- EXERCISE DIRECTIONS:
After locating the line that contains "width: 800px; height: 1180px;" in the data below, set down exactly that line and each one after it through the line that contains "background:#4d7c0f; overflow:hidden; position:relative;", and nothing more.

- TASK DATA:
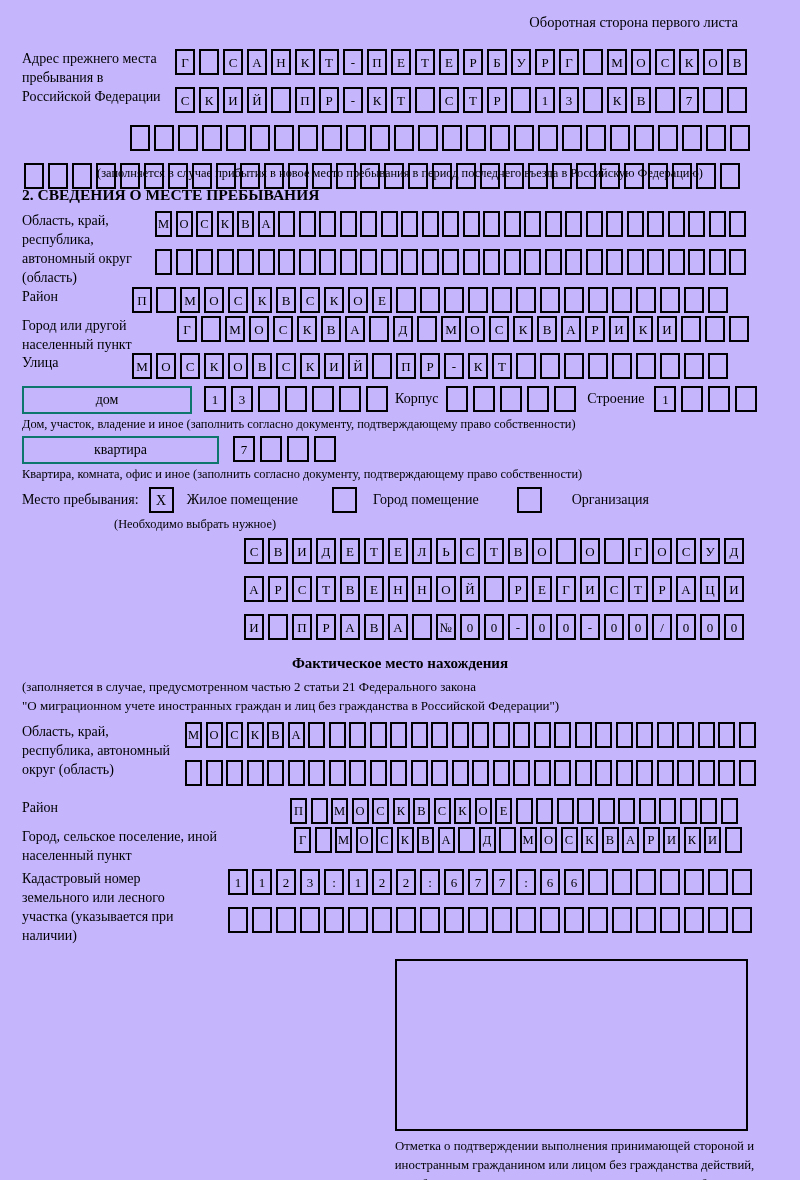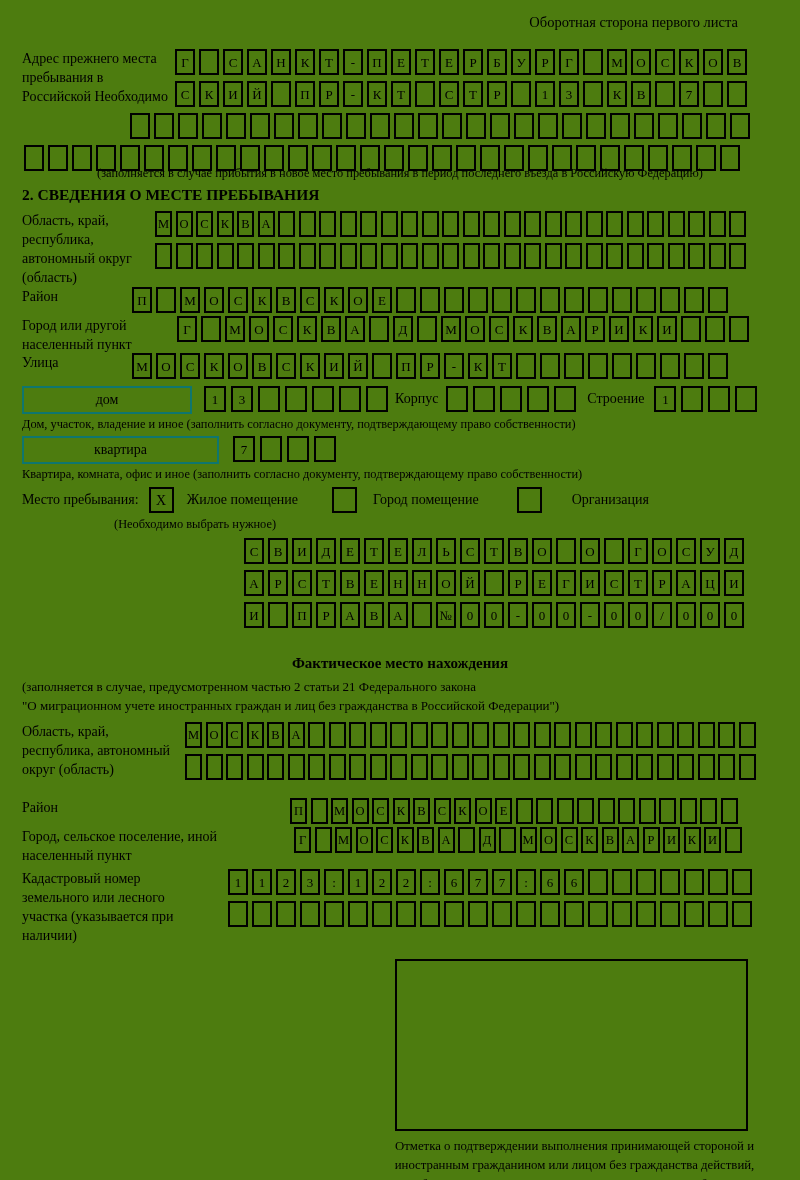--- a/index.html
+++ b/index.html
@@ -1,25 +1,25 @@
 <!DOCTYPE html>
 <html><head>
 <meta charset="utf-8">
 <style>
   * { box-sizing: border-box; }
   html,body { margin:0; padding:0; background:#ffffff; }
   .page {
     width: 800px; height: 1180px; margin: 0 auto; padding: 0 22px;
     font-family: "Liberation Serif", "DejaVu Serif", serif;
-    color:#000; background:#4d7c0f; overflow:hidden; position:relative;
+    color:#000; background:#c4b5fd; overflow:hidden; position:relative;
   }
   .hdr { padding: 14px 40px 0 0; text-align: right; font-size: 14.5px; }
 
   
-  .brow { white-space: nowrap; height: 32px; }
+  .brow { white-space: nowrap; height: 38px; }
   .cbox {
     display:inline-block; width:20px; height:26px; border:2px solid #000;
     margin-right:4px; text-align:center; font-size:13px; line-height:23px;
     vertical-align:top; overflow:hidden;
   }
   .xs .cbox { width:17px; margin-right:3.5px; font-size:12.5px; }
   .md .cbox { width:22px; margin-right:5px; }
 
   .lbl { font-size:14px; line-height:19px; }
   .abs { position:absolute; left:0; top:0; }
@@ -42,21 +42,21 @@
                 font-size:12.8px; text-align:center; line-height:19px; }
 </style>
 </head>
 <body>
 
 <div class="page">
 
   <div class="hdr">Оборотная сторона первого листа</div>
 
   <div class="rel" style="margin-top:18px; height:116px;">
-    <div class="lbl abs" style="width:148px;">Адрес прежнего места пребывания в Российской Необходимо</div>
+    <div class="lbl abs" style="width:148px;">Адрес прежнего места пребывания в Российской Федерации</div>
     <div class="brow" style="margin-left:153px;"><span class="cbox">Г</span><span class="cbox"></span><span class="cbox">С</span><span class="cbox">А</span><span class="cbox">Н</span><span class="cbox">К</span><span class="cbox">Т</span><span class="cbox">-</span><span class="cbox">П</span><span class="cbox">Е</span><span class="cbox">Т</span><span class="cbox">Е</span><span class="cbox">Р</span><span class="cbox">Б</span><span class="cbox">У</span><span class="cbox">Р</span><span class="cbox">Г</span><span class="cbox"></span><span class="cbox">М</span><span class="cbox">О</span><span class="cbox">С</span><span class="cbox">К</span><span class="cbox">О</span><span class="cbox">В</span></div>
     <div class="brow" style="margin-left:153px;"><span class="cbox">С</span><span class="cbox">К</span><span class="cbox">И</span><span class="cbox">Й</span><span class="cbox"></span><span class="cbox">П</span><span class="cbox">Р</span><span class="cbox">-</span><span class="cbox">К</span><span class="cbox">Т</span><span class="cbox"></span><span class="cbox">С</span><span class="cbox">Т</span><span class="cbox">Р</span><span class="cbox"></span><span class="cbox">1</span><span class="cbox">3</span><span class="cbox"></span><span class="cbox">К</span><span class="cbox">В</span><span class="cbox"></span><span class="cbox">7</span><span class="cbox"></span><span class="cbox"></span></div>
     <div class="brow" style="margin-left:108px;"><span class="cbox"></span><span class="cbox"></span><span class="cbox"></span><span class="cbox"></span><span class="cbox"></span><span class="cbox"></span><span class="cbox"></span><span class="cbox"></span><span class="cbox"></span><span class="cbox"></span><span class="cbox"></span><span class="cbox"></span><span class="cbox"></span><span class="cbox"></span><span class="cbox"></span><span class="cbox"></span><span class="cbox"></span><span class="cbox"></span><span class="cbox"></span><span class="cbox"></span><span class="cbox"></span><span class="cbox"></span><span class="cbox"></span><span class="cbox"></span><span class="cbox"></span><span class="cbox"></span></div>
     <div class="brow" style="margin-left:2px;"><span class="cbox"></span><span class="cbox"></span><span class="cbox"></span><span class="cbox"></span><span class="cbox"></span><span class="cbox"></span><span class="cbox"></span><span class="cbox"></span><span class="cbox"></span><span class="cbox"></span><span class="cbox"></span><span class="cbox"></span><span class="cbox"></span><span class="cbox"></span><span class="cbox"></span><span class="cbox"></span><span class="cbox"></span><span class="cbox"></span><span class="cbox"></span><span class="cbox"></span><span class="cbox"></span><span class="cbox"></span><span class="cbox"></span><span class="cbox"></span><span class="cbox"></span><span class="cbox"></span><span class="cbox"></span><span class="cbox"></span><span class="cbox"></span><span class="cbox"></span></div>
   </div>
   <div class="note">(заполняется в случае прибытия в новое место пребывания в период последнего въезда в Российскую Федерацию)</div>
 
   <div class="stitle">2. СВЕДЕНИЯ О МЕСТЕ ПРЕБЫВАНИЯ</div>
 
   <div class="rel" style="height:58px;">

- SOLUTION FOR THIS TASK:
     width: 800px; height: 1180px; margin: 0 auto; padding: 0 22px;
     font-family: "Liberation Serif", "DejaVu Serif", serif;
-    color:#000; background:#4d7c0f; overflow:hidden; position:relative;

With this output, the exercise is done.